The refusal of local food evangelists to acknowledge flaws in artisan food just weakens the movement, as evangelism can weaken anything. Artisan cheesemakers should be pressuring Estrella to pull its products — because their actions could be screwing it up for everyone (i.e., then the Tester amendment would be pulled entirely and no one will get to sell their cheese and other products without jumping through hoops).
I support local and artisan food and want it to thrive, but if Estrella continues to dominate the spotlight, they just might be shooting themselves — and their industry — in the foot.

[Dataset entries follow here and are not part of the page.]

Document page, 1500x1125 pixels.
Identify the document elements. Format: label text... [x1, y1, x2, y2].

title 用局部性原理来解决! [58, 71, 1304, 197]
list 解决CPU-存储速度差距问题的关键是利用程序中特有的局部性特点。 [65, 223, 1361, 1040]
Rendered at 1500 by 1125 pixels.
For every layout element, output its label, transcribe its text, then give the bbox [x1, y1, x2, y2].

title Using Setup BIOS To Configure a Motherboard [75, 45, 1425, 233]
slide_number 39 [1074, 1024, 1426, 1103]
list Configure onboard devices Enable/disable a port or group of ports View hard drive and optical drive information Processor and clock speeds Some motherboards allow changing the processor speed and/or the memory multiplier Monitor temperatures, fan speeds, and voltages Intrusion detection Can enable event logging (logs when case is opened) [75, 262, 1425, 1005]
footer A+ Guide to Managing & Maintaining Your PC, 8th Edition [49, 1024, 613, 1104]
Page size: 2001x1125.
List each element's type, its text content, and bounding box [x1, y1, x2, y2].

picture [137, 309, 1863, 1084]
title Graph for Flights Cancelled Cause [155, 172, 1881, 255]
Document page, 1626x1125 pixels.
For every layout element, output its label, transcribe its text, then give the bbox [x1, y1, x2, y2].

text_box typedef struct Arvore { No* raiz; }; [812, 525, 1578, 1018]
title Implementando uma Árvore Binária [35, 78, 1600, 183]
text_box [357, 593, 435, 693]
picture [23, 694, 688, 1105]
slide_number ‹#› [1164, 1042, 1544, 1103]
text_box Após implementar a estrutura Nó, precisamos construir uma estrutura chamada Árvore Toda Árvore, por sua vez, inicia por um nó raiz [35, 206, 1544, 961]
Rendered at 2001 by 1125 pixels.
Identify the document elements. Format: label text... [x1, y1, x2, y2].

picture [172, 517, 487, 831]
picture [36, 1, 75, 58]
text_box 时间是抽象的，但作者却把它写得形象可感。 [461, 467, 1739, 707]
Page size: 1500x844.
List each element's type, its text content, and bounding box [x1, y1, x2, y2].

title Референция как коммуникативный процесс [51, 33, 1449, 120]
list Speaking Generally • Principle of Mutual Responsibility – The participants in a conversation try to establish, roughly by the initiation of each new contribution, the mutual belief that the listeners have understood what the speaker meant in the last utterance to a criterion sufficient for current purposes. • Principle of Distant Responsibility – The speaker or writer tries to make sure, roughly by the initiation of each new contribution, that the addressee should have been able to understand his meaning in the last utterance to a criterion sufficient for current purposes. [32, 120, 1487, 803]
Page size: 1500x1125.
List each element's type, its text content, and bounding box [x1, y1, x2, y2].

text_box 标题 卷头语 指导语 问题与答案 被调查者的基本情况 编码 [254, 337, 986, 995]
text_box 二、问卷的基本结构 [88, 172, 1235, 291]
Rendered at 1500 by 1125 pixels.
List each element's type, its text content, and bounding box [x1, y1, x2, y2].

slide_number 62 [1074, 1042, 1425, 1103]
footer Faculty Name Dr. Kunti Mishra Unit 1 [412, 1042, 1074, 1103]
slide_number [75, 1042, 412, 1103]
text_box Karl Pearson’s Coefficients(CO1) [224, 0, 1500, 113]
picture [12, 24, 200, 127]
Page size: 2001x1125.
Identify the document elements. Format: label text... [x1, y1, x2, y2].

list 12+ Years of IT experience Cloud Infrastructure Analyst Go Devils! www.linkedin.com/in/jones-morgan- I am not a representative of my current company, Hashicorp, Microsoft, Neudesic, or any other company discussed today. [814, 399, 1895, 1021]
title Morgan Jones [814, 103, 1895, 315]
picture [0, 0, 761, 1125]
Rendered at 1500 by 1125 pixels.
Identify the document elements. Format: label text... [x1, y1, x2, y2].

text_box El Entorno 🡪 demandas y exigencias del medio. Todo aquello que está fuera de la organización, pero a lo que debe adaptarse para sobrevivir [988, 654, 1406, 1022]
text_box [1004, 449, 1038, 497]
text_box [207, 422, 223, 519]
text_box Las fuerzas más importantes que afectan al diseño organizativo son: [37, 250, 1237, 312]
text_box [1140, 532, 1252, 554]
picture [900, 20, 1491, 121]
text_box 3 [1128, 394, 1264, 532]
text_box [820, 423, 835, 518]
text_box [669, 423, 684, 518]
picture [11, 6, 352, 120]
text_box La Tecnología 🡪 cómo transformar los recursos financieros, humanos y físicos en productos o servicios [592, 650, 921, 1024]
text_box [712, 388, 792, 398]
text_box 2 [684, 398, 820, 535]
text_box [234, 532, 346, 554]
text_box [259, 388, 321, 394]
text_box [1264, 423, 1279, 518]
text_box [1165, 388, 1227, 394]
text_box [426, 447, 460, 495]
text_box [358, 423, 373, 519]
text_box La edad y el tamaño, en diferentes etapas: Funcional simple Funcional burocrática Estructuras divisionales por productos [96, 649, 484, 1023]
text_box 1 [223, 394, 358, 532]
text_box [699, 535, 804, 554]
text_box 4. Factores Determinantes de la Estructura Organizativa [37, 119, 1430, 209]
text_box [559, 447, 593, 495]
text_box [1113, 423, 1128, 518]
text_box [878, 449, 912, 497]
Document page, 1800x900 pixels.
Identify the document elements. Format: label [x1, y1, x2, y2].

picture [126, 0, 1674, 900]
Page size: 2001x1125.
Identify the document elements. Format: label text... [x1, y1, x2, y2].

Your argument about pregnant women not smoking and drinking also is like comparing apples to oranges because of two things:
1. Drinking and smoking during pregnancy won’t kill your baby, as listeria will.
2. There are warning labels on cigarettes and alcohol stating its dangers to pregnant women. To my knowledge, no food carries this warning.
Have any of you people saying that the onus should be entirely on the pregnant woman to figure out what is and isn’t safe to eat ever actually been pregnant? I have a PhD in biochemistry and I found sorting through all of the advice fairly overwhelming. It is not as simple as “talk to your doctor”, because (1) in many cases all the doctor will tell you are the risk factors, and it is still up to you to make the call about what to do, (2) everyone and their granny wants to tell you what you should and shouldn’t do while pregnant, and (3) you already have a fulltime job and a lot to figure out with the new baby coming, and don’t have time to become an instant expert of food safety.
And then there as the problem of implementing the advice once you decide what you’ll do, while also eating a decent diet despite feeling like I was going to throw up most of the day.
“Just avoid all cheese” you say? I say screw you. I avoided unpasteurized cheese and any soft cheese that wasn’t cooked. I avoided strawberries and deli meats. I avoided tuna and other fish that was likely to have high mercury levels. I avoided peanuts, because at the time that was the best recommendation for preventing peanut allergies in your kid (my family has a history of allergies). I cooked my hamburger well done, because we can’t be bothered to fix our E. coli problem, either.
But I was also still a human being, not just a vessel for a baby. I went out to eat. I’d always ask about the cheese included in the dishes I ordered. Thankfully, I carried both of my babies to term and have two healthy little girls now. But are you really saying that if one of the waiters I asked about the cheese was misinformed or just didn’t know why it mattered, it is perfectly OK that the cost of that should have been that I lose my baby? Just so that you can have the “right” to eat cheese infected with a pathogen? Really, screw you. Estrella should clean up its act or go out of business.
@Jane — well rebutted! I really admire your knowledge of the topic and acknowledgement of the balance between responsibilities and freedoms at all levels (artisans, industry, individuals).
@Cloud — I hear ya. But hope you can find another outlet for your stronger expressions of frustration.
My favourite part of this blog is the exchange of opinions and information. Not the exchange of barbs.
so when estrella cheese is at retail locations and someone gets sick and the health authorities destroy ALL cheese in the same store and any other store where estrella is sold then maybe the “artisanal” producers will stand up and show some testicular fortitude, class, and responsibility and tell Estrella to get their act together and stop destroying the public’s trust in the artisanal cheese industry? Estrella needs to do the RIGHT thing and recall their tainted product.
Requiring our food manufacturers both large and small to produce safe food is not a radical idea.